• Jan 24, 2018
  1. Tell us your Rewilder story:

We met in a bar in New York City.  We became best friends when we lived a few blocks apart in Los Angeles, and always had a close connection over design.  The growth of Rewilder happened naturally, at a time in both of our lives when we were conflicted about our careers and looking for a better way of making.

We are both trained as designers, Lisa in fashion and Jenny in architecture, and worked for 15 years in our respective fields. Our passion for Rewilder comes from years of experience in production and fabrication, where we both saw firsthand the great waste of materials and resources. Lisa has traveled the world designing and producing bags for luxury brands, and her experiences with factories in China, Korea and Italy have shaped our current focus toward a more responsible use of materials and production. 

From childhood, we both had great role models that taught us to work sustainably and with respect for the earth. Even so, environmental consciousness has been a gradual learning process as we were exposed to our respective industry (architecture and fashion) waste. Since starting Rewilder, we continue to learn about the devastating environmental effects of fast fashion. Changing our behavior is a constantly evolving process, something that we work at every day in our office and personal lives.

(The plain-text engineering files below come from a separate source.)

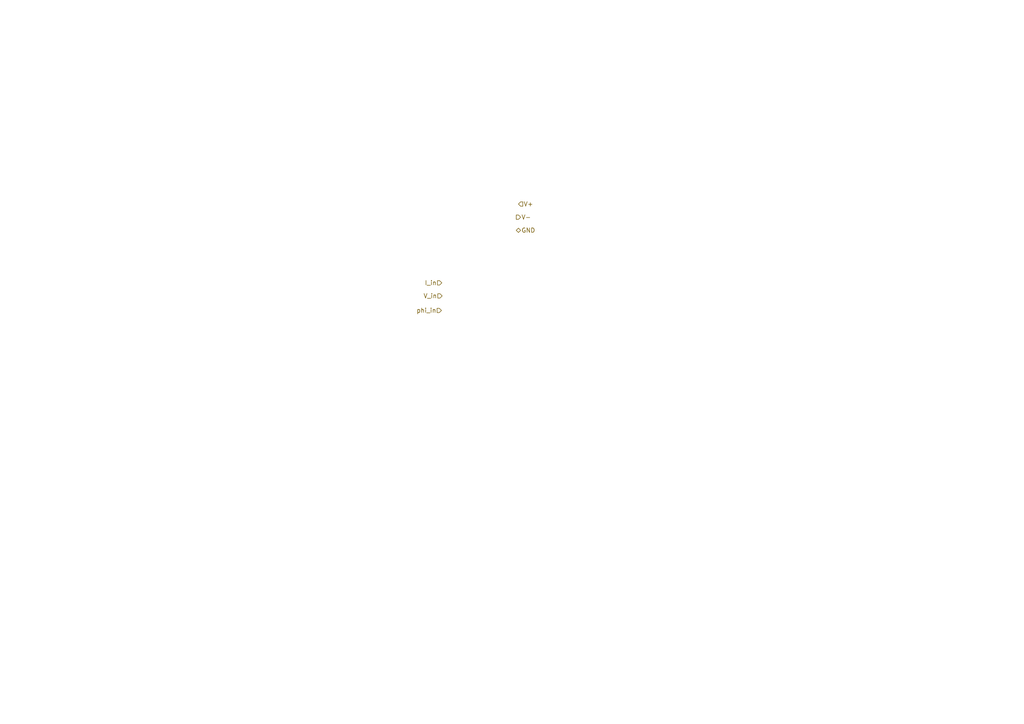
<source format=kicad_sch>
(kicad_sch (version 20211123) (generator eeschema)

  (uuid 54e050a0-d050-475d-9586-29bfc2e1cbc3)

  (paper "A4")

  


  (hierarchical_label "I_in" (shape input) (at 128.143 82.042 180)
    (effects (font (size 1.27 1.27)) (justify right))
    (uuid 320ab371-5498-4768-98c6-449f5a849d4a)
  )
  (hierarchical_label "phi_in" (shape input) (at 128.0414 90.043 180)
    (effects (font (size 1.27 1.27)) (justify right))
    (uuid 97ba2daa-d8c3-4a8c-aef3-aaa678762e0c)
  )
  (hierarchical_label "V_in" (shape input) (at 128.2446 85.8266 180)
    (effects (font (size 1.27 1.27)) (justify right))
    (uuid 99f937be-22c2-4afd-8e5b-06baca701e27)
  )
  (hierarchical_label "V+" (shape input) (at 150.368 59.182 0)
    (effects (font (size 1.27 1.27)) (justify left))
    (uuid 9a0f88f3-4631-41b5-9ce4-3dd78eb50949)
  )
  (hierarchical_label "GND" (shape bidirectional) (at 149.733 66.802 0)
    (effects (font (size 1.27 1.27)) (justify left))
    (uuid a1db525b-0a5f-4afe-aa99-05e8c65bb965)
  )
  (hierarchical_label "V-" (shape output) (at 149.733 62.992 0)
    (effects (font (size 1.27 1.27)) (justify left))
    (uuid fdd3b5f8-0d66-4a5f-b36c-d249a95e2599)
  )
)

</source>
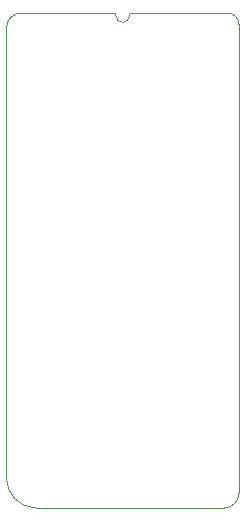
<source format=gm1>
%TF.GenerationSoftware,KiCad,Pcbnew,(6.0.2)*%
%TF.CreationDate,2022-03-14T15:32:47-04:00*%
%TF.ProjectId,23XX-Adapter,32335858-2d41-4646-9170-7465722e6b69,2*%
%TF.SameCoordinates,Original*%
%TF.FileFunction,Profile,NP*%
%FSLAX46Y46*%
G04 Gerber Fmt 4.6, Leading zero omitted, Abs format (unit mm)*
G04 Created by KiCad (PCBNEW (6.0.2)) date 2022-03-14 15:32:47*
%MOMM*%
%LPD*%
G01*
G04 APERTURE LIST*
%TA.AperFunction,Profile*%
%ADD10C,0.100000*%
%TD*%
G04 APERTURE END LIST*
D10*
X158445000Y-74090000D02*
X158445000Y-113760000D01*
X140030000Y-73120000D02*
X147813500Y-73120000D01*
X149391500Y-73120000D02*
G75*
G03*
X149174000Y-73337500I-1J-217499D01*
G01*
X157175000Y-115030000D02*
G75*
G03*
X158445000Y-113760000I10989J1259011D01*
G01*
X158445000Y-74090000D02*
G75*
G03*
X157475000Y-73120000I-969999J1D01*
G01*
X138760000Y-112490000D02*
X138760000Y-74390000D01*
X148031000Y-73337500D02*
G75*
G03*
X147813500Y-73120000I-217499J1D01*
G01*
X138760000Y-112490000D02*
G75*
G03*
X141300000Y-115030000I2540001J1D01*
G01*
X140030000Y-73120000D02*
G75*
G03*
X138760000Y-74390000I-1J-1269999D01*
G01*
X141300000Y-115030000D02*
X157175000Y-115030000D01*
X149391500Y-73120000D02*
X157475000Y-73120000D01*
X148031000Y-73337500D02*
G75*
G03*
X149174000Y-73337500I571500J0D01*
G01*
M02*

</source>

  1. What do you want to change / influence by starting Rewilder?

Our goal is to change the way people perceive repurposed materials and give these materials value. In our society, what we call “trash” is nothing but resources we don’t use. These materials do not deserve to be thrown away, and we intend to change this.

  1. Rewilder balances design, function and eco-friendly so well. How did you come up with the idea of using beer filter cloth, climbing rope etc for your bag design? How did you source them? 

Jenny came across this material while teaching a Materials Innovation class at Art Center School of Design in Pasadena. It was immediately clear that this material has unique properties perfect for repurposing - strength, beauty, durability, lightness.  She showed the material to Lisa, who was immediately sure of its use in bags. It was clear very fast that this material could replace the leather and PU that was so typical in bag design, for a truly responsible and sustainable alternative. 

The salvage climbing ropes became a part of our process after months of testing. The ropes we use also have ideal properties to complement our bags – strong, versatile, and lightweight – and we have developed a proprietary process to make the ropes flat, comfortable and wide.

It took a lot of time and tenacity to find reliable sources for our materials. We pay for everything we use, and have developed business relationships with climbing gyms and breweries that provide us consistency in our supply.

  1. What was the most difficult part during the producing process? How did you conquer it? 

Transforming post-industrial salvage fabric is not easy, and we put in months of research and development before going to production. The filter cloth is technically challenging to sew and seam. We spent 7 months testing different finishes that would give us the elegant and long-lasting details we want – our version of an exaggerated French Seam!

  1. Why is being eco friendly important to you? Do you find it limiting while creating new design? 

As designers, we have a responsibility to lead the way and think outside the box. Thinking outside the box is more than changing the lines we draw, but also changing the materials we use and the entire life cycle of a product. It is crucial to cut back on waste and new production that stresses our natural resources.

We feel this is an excellent challenge for us, and for all designers.

6.What satisfies you the most since starting your own business? Any frustrations? 

Once we found our primary material and started testing with it, we realized that we have great power to make measurable change. It is a gift to come to work every day and make a difference.

Yes we have had many frustrations. There were definitely moments during the R+D phase where we were not sure the materials would work in transformation to high design. We knew the level of detail that we wanted, but it took months to find the right fabrication techniques. There were a few great disappointments and failed experiments. 

  1. Describe Rewilder in 3 words:

Fashion / Active / Sustainable


  1. What's your favorite bag? 

Cornerstone was the first major building block of our line, and we loved it from the moment it took shape! It feels classic, and is our most versatile and best-selling bag - a distinctive silhouette that goes wherever the day take you.

Cornerstone is also in our hand painted collection, which is a very popular graphic color block on our natural Beer Brindle color. We use salvage house paint to create this detail.

  1. Other environmental practices you apply while running your business?

Of course! We consider eco in everything we do, from our giant business card (asking people to take a photo rather than a piece of paper) to our packaging (using no tape or glue on 100% recycled kraft paper). Sustainability is core to our business at every level.

  1. Advice for people who would like to live a more sustainable lifestyle? 

Your individual actions and dollars count, and you can make a difference by thinking before you buy. We advocate for conscious consuming, understanding that we live on a planet with finite resources and have a responsibility to reduce waste.

We both live by the motto: Shop small, shop vintage, or don’t shop at all.